While indigenisation of an acquired technology has taken two decades, ISRO’s efforts at an entirely indigenous development of the technology are four decades old. Once import of Russian technology became possible, indigenous development, which, since the 1970s, has been progressing in fits and starts (see separate article on page 22) right up to the new millennium, seems to have given way to an indigenous development route that has been strongly influenced by the acquired technology. (The indigenised GSLV is called GSLV-MkII as against GSLV-MkI, which uses the Russian engine and stage.) It is moot whether this was the right approach to develop a complex technology given the extraordinarily long time that the indigenisation process has taken. The truly indigenous GSLV-MkIII, powered by an engine and stage that are totally indigenous, awaits its test next year.

As recounted by S. Ramakrishnan, former Director of ISRO’s Liquid Propulsion Systems Centre (LPSC) and the current Director of the Vikram Sarabhai Space Centre (VSSC), in his Aeronautical Society of India presentation in June 2012, as part of the fully indigenous developmental efforts that began in the 1980s, many ground tests were carried out on a one-tonne thrust subscale engine in order to generate data for designing a large-scale 12-tonne thrust engine (C12).

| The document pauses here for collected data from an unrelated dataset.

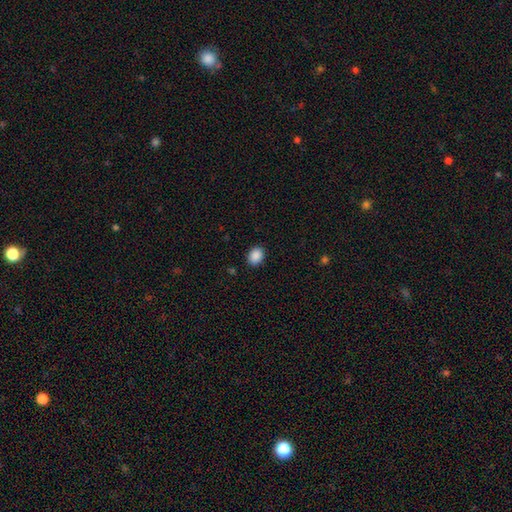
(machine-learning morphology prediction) Smooth or featured?
  - smooth: 89% *
  - star or artifact: 8%
  - featured or disk: 3%
How rounded?
  - in between: 58% *
  - round: 41%
  - cigar-shaped: 1%
Merging?
  - none: 89% *
  - minor disturbance: 8%
  - major disturbance: 2%
  - merger: 1%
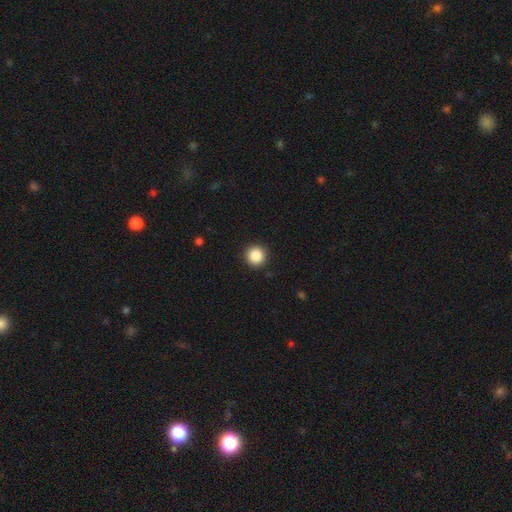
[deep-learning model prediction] This appears to be a smooth galaxy with no disk features (87%) that is round (96%). Merging: none (92%).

The first experimental hot test (real life test burning with the actual propellant) on the subscale engine was conducted in 1987 using gaseous hydrogen (GH2) and gaseous oxygen (GO2). This was followed by a test with the propellant combination of LOX and GH2 that used a heat-sink thrust chamber. The first fully cryogenic regeneratively cooled subscale engine, which used LOX and LH2, was tested after a five-year gap, in June 1993, at a newly built subscale test facility. In a regeneratively cooled engine, one of the propellants from the engine outlet passes around the chamber to prevent it from overheating.

The test had to wait for the setting up of the first ever liquid hydrogen plant in the country, which ISRO did. Also the revival of the indigenous development that was hitherto on a slow mode was spurred following the uncertainty over the Russian deal. The test was a failure, which was caused by the failure of an isolation valve (also called the “latch”), an important component of the test-firing equipment, resulting in a hydrogen explosion. The test had apparently been attempted using a valve unsuitable for cryogenic liquid firings. Identification of the problem led to the use of an Oxygen Free High Conductivity (OFHC) copper, instead of stainless steel (SS), thrust chamber. A subsequent test in November 1995 after modifying the test procedure was, however, successful, which was followed by more tests.

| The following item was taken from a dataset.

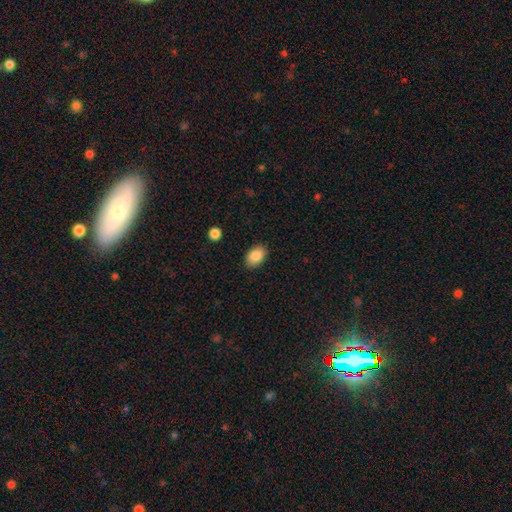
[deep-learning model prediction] Overall: smooth (88%). How rounded: in between (88%). Merging: none (87%).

According to Ramakrishnan, a sea-level thrust chamber for C12 was designed, realised and two hot tests in de-rated conditions, using LOX and LH2, were carried out in 1998. Experimental studies were also conducted on turbo pump systems. These were tested with gaseous nitrogen as turbine drive fluid and pump handling water in May 2000. “These studies,” says Ramakrishnan in his paper, “gave the ISRO team the experience on design, analysis and realisation of cryo thrust chambers and turbo pumps, as well as in production, storage and handling of cryogenic propellants.” The regeneratively cooled subscale engine incorporated some important technology developments, like electroforming where thin metallic layers are deposited on a base surface by electrodeposition. Electroforming has been used in the French HM7, the main space shuttle engine, and the Japanese LE7 to form the coolant channels through which one of the propellants would pass around the engine. The electroforming technique for the one-tonne cryogenic subscale engine (and later for the 12-tonne (C12) engine as well) had been developed by the CSIR’s Central Electrochemical Research Institute (CECRI) at Karaikudi, Tamil Nadu.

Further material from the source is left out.